The faith coalition that emerged to support immigration reform was almost unprecedented in its unanimity. It was quite an achievement to bring the less reflexively partisan elements of the Christian right alongside the Catholic Church and liberal and ethnic minority Protestant groups. Conservative faith leaders are used to having their way with Republicans on sex-related issues. Catholics and moderate evangelicals are often influential because neither party owns them. I have written elsewhere about why even conservative evangelical support could not save immigration reform. It is actually quite normal for GOP leaders to defy their pastors, bishops, and denominations. They do it on non-sex-related issues every day. Faith leaders’ activism, however admirable, is rarely decisive. Greater political forces conspired to render the near-unanimous voice of the faith community virtually irrelevant. The Republican Party knows that Southern Baptists and Mormons aren’t going anywhere.

The politics of the issue are more complex than many advocates let on. Immigration reform would be a difficult vote for GOP representatives in relatively homogenous white districts. Just because the Republicans as presently constituted have no future in 2050 does not mean they cannot survive—and even thrive—as a white party for the next several decades. Vanderbilt political scientist Larry Bartels reminds us, “Even momentous demographic changes occur slowly; non-Hispanic whites will remain a majority of the U.S. population for the next 30 years, and a majority of the electorate even longer.” In the meantime, empirical research suggests that the specter of increased immigration could create a white backlash that further benefits the GOP.

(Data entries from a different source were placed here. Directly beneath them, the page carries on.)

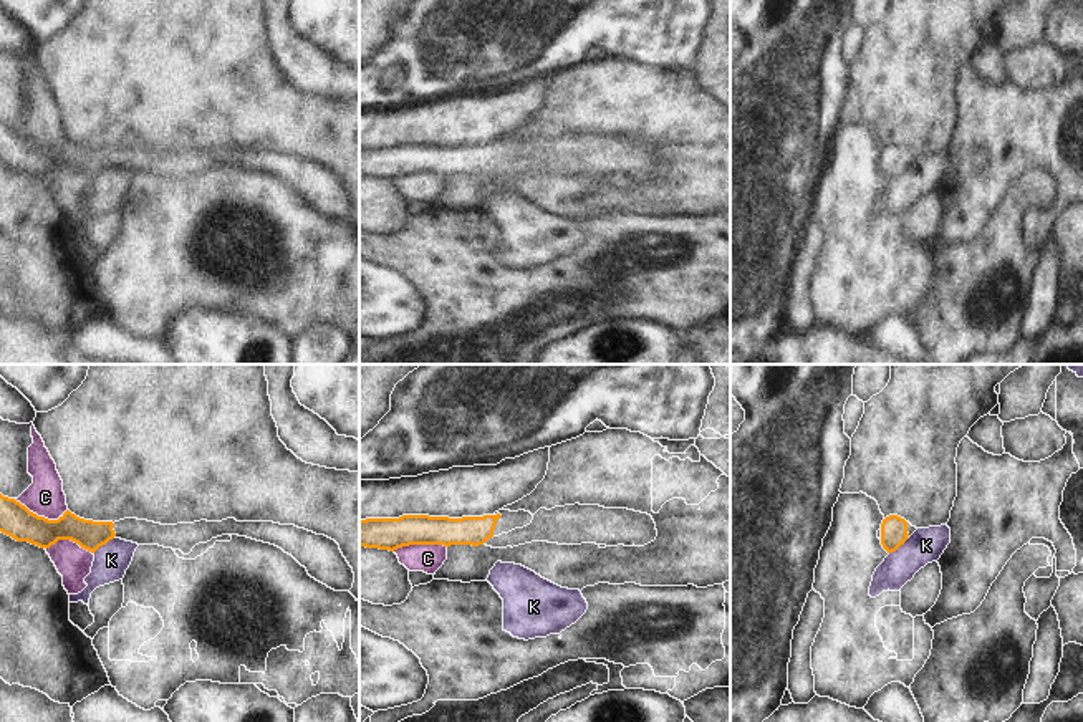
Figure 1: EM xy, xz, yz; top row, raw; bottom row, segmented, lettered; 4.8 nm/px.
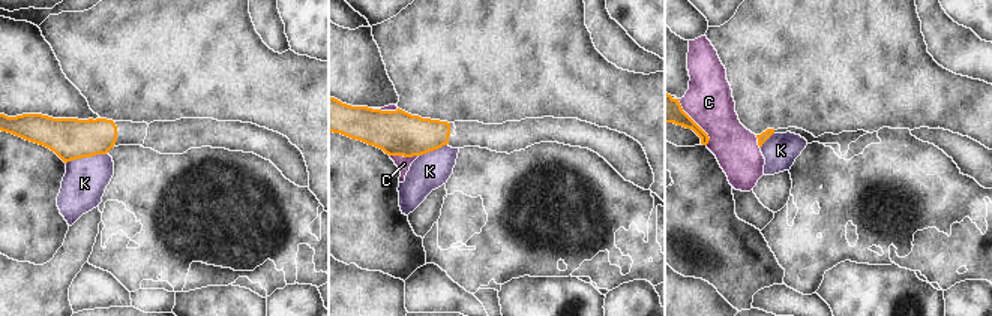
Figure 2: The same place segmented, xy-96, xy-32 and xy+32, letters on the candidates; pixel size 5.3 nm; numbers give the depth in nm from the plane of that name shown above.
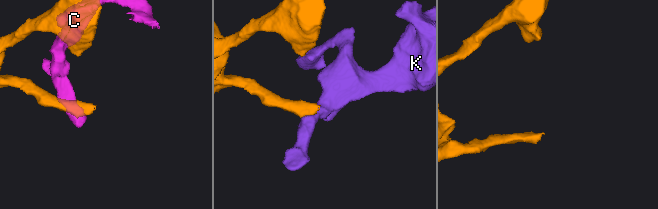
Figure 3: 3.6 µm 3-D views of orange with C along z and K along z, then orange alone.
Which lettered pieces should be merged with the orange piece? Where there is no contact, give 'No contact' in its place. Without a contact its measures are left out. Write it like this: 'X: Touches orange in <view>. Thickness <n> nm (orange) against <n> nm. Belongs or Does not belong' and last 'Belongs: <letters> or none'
C: Touches orange in xy. Thickness 160 nm (orange) against 190 nm. Does not belong
K: Touches orange in xy. Thickness 140 nm (orange) against 170 nm. Does not belong
Belongs: none.

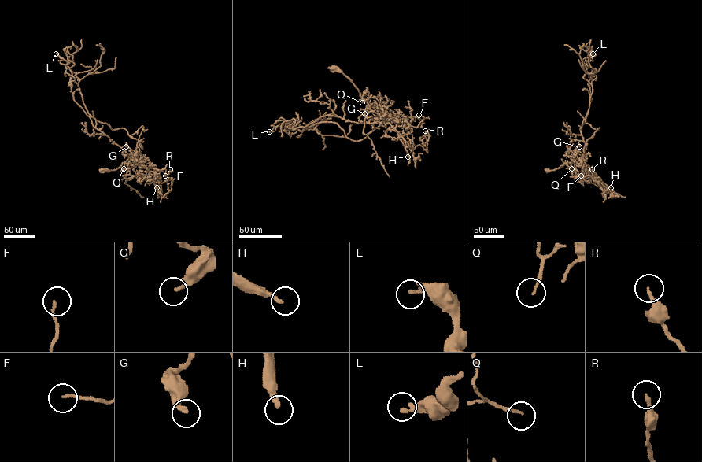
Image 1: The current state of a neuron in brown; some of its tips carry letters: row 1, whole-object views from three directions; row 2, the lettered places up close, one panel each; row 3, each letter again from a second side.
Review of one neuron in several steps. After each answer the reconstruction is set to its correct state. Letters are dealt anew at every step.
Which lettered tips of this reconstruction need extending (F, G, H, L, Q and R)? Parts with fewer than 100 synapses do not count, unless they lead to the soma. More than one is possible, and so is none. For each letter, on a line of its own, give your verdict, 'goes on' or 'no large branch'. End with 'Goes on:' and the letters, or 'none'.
F: no large branch
G: no large branch
H: goes on
L: no large branch
Q: no large branch
R: no large branch
Goes on: H

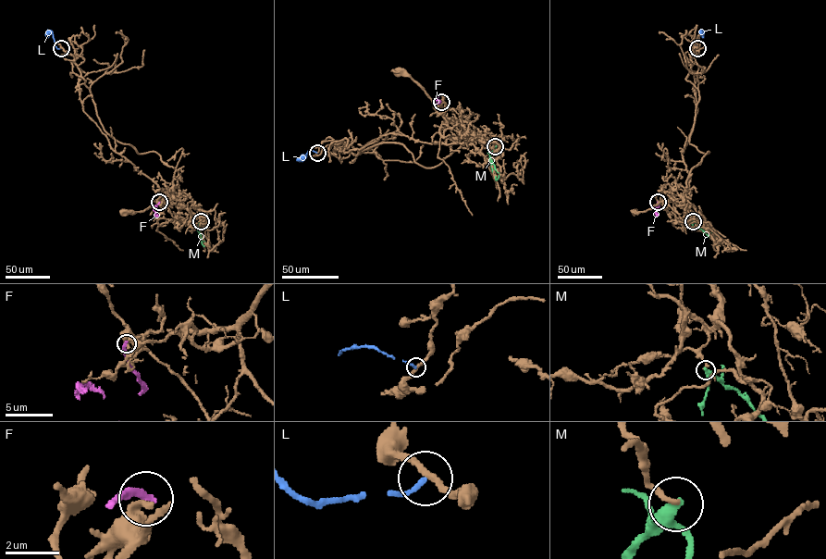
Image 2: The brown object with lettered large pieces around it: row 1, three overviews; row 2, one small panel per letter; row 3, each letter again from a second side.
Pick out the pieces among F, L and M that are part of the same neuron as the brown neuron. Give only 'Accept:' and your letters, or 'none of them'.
Accept: none of them

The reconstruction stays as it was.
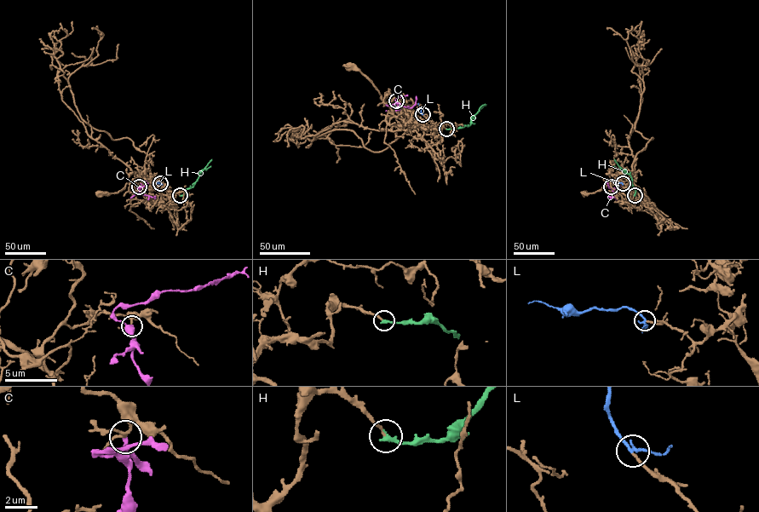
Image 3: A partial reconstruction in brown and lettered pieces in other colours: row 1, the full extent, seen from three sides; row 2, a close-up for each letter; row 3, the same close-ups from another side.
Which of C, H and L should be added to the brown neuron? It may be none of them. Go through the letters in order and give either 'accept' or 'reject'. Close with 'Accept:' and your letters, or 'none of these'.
C: reject
H: accept
L: accept
Accept: H, L

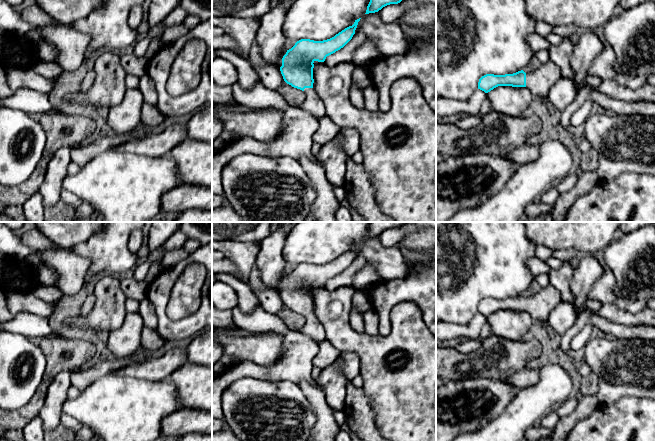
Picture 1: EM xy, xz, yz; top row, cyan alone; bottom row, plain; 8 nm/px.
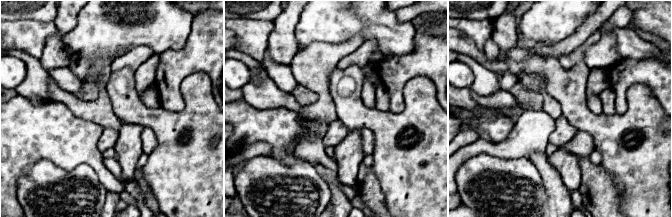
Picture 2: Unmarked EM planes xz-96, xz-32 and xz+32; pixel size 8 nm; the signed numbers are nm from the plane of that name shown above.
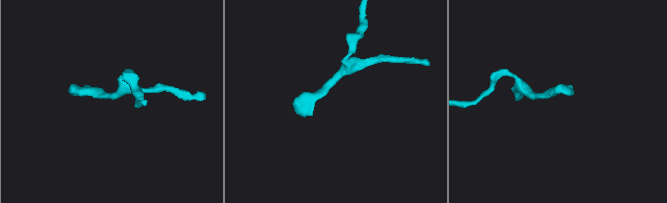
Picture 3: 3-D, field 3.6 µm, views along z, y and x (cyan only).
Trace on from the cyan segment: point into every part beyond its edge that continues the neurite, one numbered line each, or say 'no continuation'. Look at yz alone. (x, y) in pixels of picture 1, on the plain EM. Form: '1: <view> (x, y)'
1: yz (540, 305)

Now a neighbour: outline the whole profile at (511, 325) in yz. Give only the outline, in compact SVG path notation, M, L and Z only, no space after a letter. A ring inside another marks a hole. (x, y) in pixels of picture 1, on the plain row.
M498 310L487 317L492 335L518 341L529 331L533 317L527 311Z

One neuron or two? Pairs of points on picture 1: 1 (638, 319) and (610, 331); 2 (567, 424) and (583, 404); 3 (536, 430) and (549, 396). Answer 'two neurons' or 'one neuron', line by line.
1: two neurons
2: one neuron
3: two neurons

If the House GOP thought immigration reform would improve its prospects of adding to its majority in 2014, it would have acted. Many observers still expect Boehner to pass the reform next year in order to take it off the table for 2016. But if the GOP strategy is to maximize the white vote and cede overwhelming majorities of Hispanic and Asian American votes to the Democrats, it may prefer to punt on immigration through the 2016 presidential nominating contest as well. After all, there are comparatively few Hispanics in Iowa, New Hampshire, and the other winter primary states. The early states that actually do have a sizeable number of Hispanics, Nevada and Colorado, use a caucus system. In any case, few Hispanics vote in Republican primaries because they increasingly identify as Democrats.

House inaction carries one more important benefit for Republicans. In forcing the president to issue executive orders to mitigate the mounting adverse effects of our broken immigration system, the GOP can spin this as further evidence of Obama’s abuse of executive authority.

My friend Mark Tooley is correct to point out that only a small group of utopian liberals wants amnesty and open borders. But neither amnesty nor open borders was ever a part of any serious policy discussion.

Our leaders had ample opportunities to do the right thing, but a powerful minority chose intransigence over compromise and obstruction over governance. The undemocratic result was precisely the opposite of what should have been done. This ruinous course exacerbates the brokenness of Congress, divisions within the Republican Party, and the perilously fractured relationship between the executive and legislative branches. It also helps ensure that the hyper-racialized nature of our politics will continue to be prominent for years to come.